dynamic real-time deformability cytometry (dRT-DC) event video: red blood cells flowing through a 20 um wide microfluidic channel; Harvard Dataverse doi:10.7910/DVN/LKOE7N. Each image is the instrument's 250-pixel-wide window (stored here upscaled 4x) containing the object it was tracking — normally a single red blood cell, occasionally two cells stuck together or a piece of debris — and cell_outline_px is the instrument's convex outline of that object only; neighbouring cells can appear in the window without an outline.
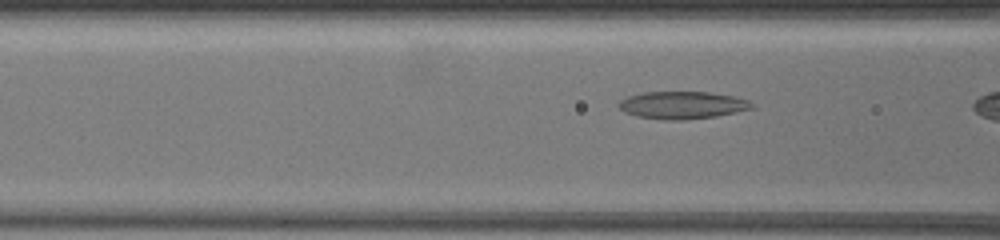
{"species": "common noctule bat (a hibernating species)", "species_latin": "Nyctalus noctula", "temperature_condition": "warm", "stored_images_in_passage": 15, "camera_frame_rate_fps": 3000, "um_per_image_px": 0.085, "animal": {"sex": "female", "body_mass_g": 19.5, "forearm_length_mm": 54.1}, "frame": {"image": 1, "passage_image": 5, "time_ms": 0.667, "image_size_px": [1000, 240], "cell_outline_px": [[756, 104], [752, 108], [736, 112], [716, 116], [684, 120], [664, 120], [636, 116], [624, 112], [616, 104], [620, 100], [628, 96], [644, 92], [708, 92], [732, 96], [748, 100]], "centroid_in_image_um": [57.98, 8.94], "position_along_channel_um": 108.6, "area_um2": 21.33}}
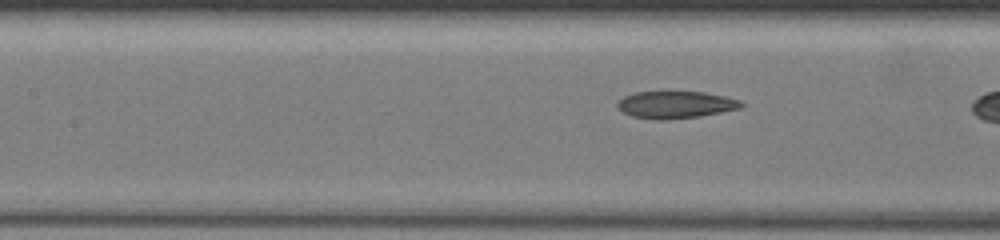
{"frame": {"image": 2, "passage_image": 11, "time_ms": 1.667, "image_size_px": [1000, 240], "cell_outline_px": [[744, 104], [740, 108], [700, 116], [664, 120], [656, 120], [632, 116], [624, 112], [616, 104], [624, 96], [636, 92], [704, 92], [724, 96], [740, 100]], "centroid_in_image_um": [57.43, 8.9], "position_along_channel_um": 150.0, "area_um2": 19.36}}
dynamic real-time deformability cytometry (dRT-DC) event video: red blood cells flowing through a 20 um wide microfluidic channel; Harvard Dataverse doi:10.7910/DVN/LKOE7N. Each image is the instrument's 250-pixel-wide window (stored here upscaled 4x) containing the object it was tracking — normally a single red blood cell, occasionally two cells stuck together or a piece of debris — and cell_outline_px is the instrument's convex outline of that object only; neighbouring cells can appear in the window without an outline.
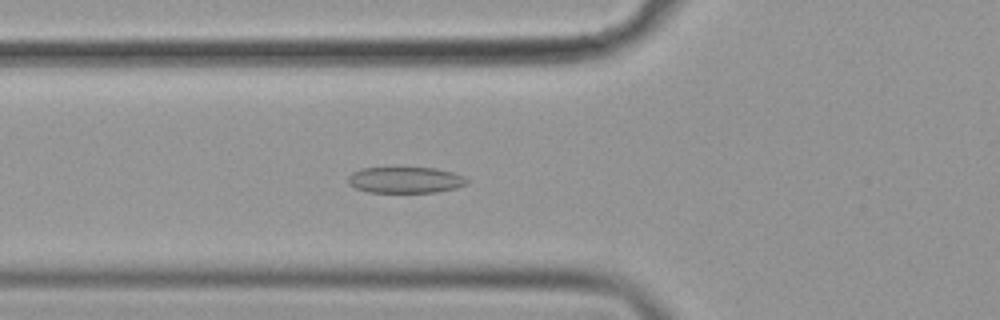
{"species": "common noctule bat (a hibernating species)", "species_latin": "Nyctalus noctula", "temperature_condition": "cold", "stored_images_in_passage": 46, "camera_frame_rate_fps": 3000, "um_per_image_px": 0.085, "animal": {"sex": "female", "body_mass_g": 19.9}, "frame": {"image": 1, "passage_image": 10, "time_ms": 3.0, "image_size_px": [1000, 320], "cell_outline_px": [[468, 184], [456, 188], [436, 192], [368, 192], [356, 188], [348, 184], [348, 176], [352, 172], [360, 168], [400, 164], [436, 168], [452, 172], [464, 176], [468, 180]], "centroid_in_image_um": [34.42, 15.23], "position_along_channel_um": 91.4, "area_um2": 19.25}}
○ ○ ○ ○ ○
■ Given instruction:
Each entry above should be reproduced exactly, with the pictures removed.

■ Final result:
dynamic real-time deformability cytometry (dRT-DC) event video: red blood cells flowing through a 20 um wide microfluidic channel; Harvard Dataverse doi:10.7910/DVN/LKOE7N. Each image is the instrument's 250-pixel-wide window (stored here upscaled 4x) containing the object it was tracking — normally a single red blood cell, occasionally two cells stuck together or a piece of debris — and cell_outline_px is the instrument's convex outline of that object only; neighbouring cells can appear in the window without an outline.
{"species": "common noctule bat (a hibernating species)", "species_latin": "Nyctalus noctula", "temperature_condition": "warm", "stored_images_in_passage": 15, "camera_frame_rate_fps": 3000, "um_per_image_px": 0.085, "animal": {"sex": "female", "body_mass_g": 19.5, "forearm_length_mm": 54.1}, "frame": {"image": 1, "passage_image": 5, "time_ms": 0.667, "image_size_px": [1000, 240], "cell_outline_px": [[756, 104], [752, 108], [736, 112], [716, 116], [684, 120], [664, 120], [636, 116], [624, 112], [616, 104], [620, 100], [628, 96], [644, 92], [708, 92], [732, 96], [748, 100]], "centroid_in_image_um": [57.98, 8.94], "position_along_channel_um": 108.6, "area_um2": 21.33}}
{"frame": {"image": 2, "passage_image": 11, "time_ms": 1.667, "image_size_px": [1000, 240], "cell_outline_px": [[744, 104], [740, 108], [700, 116], [664, 120], [656, 120], [632, 116], [624, 112], [616, 104], [624, 96], [636, 92], [704, 92], [724, 96], [740, 100]], "centroid_in_image_um": [57.43, 8.9], "position_along_channel_um": 150.0, "area_um2": 19.36}}
dynamic real-time deformability cytometry (dRT-DC) event video: red blood cells flowing through a 20 um wide microfluidic channel; Harvard Dataverse doi:10.7910/DVN/LKOE7N. Each image is the instrument's 250-pixel-wide window (stored here upscaled 4x) containing the object it was tracking — normally a single red blood cell, occasionally two cells stuck together or a piece of debris — and cell_outline_px is the instrument's convex outline of that object only; neighbouring cells can appear in the window without an outline.
{"species": "common noctule bat (a hibernating species)", "species_latin": "Nyctalus noctula", "temperature_condition": "cold", "stored_images_in_passage": 46, "camera_frame_rate_fps": 3000, "um_per_image_px": 0.085, "animal": {"sex": "female", "body_mass_g": 19.9}, "frame": {"image": 1, "passage_image": 10, "time_ms": 3.0, "image_size_px": [1000, 320], "cell_outline_px": [[468, 184], [456, 188], [436, 192], [368, 192], [356, 188], [348, 184], [348, 176], [352, 172], [360, 168], [400, 164], [436, 168], [452, 172], [464, 176], [468, 180]], "centroid_in_image_um": [34.42, 15.23], "position_along_channel_um": 91.4, "area_um2": 19.25}}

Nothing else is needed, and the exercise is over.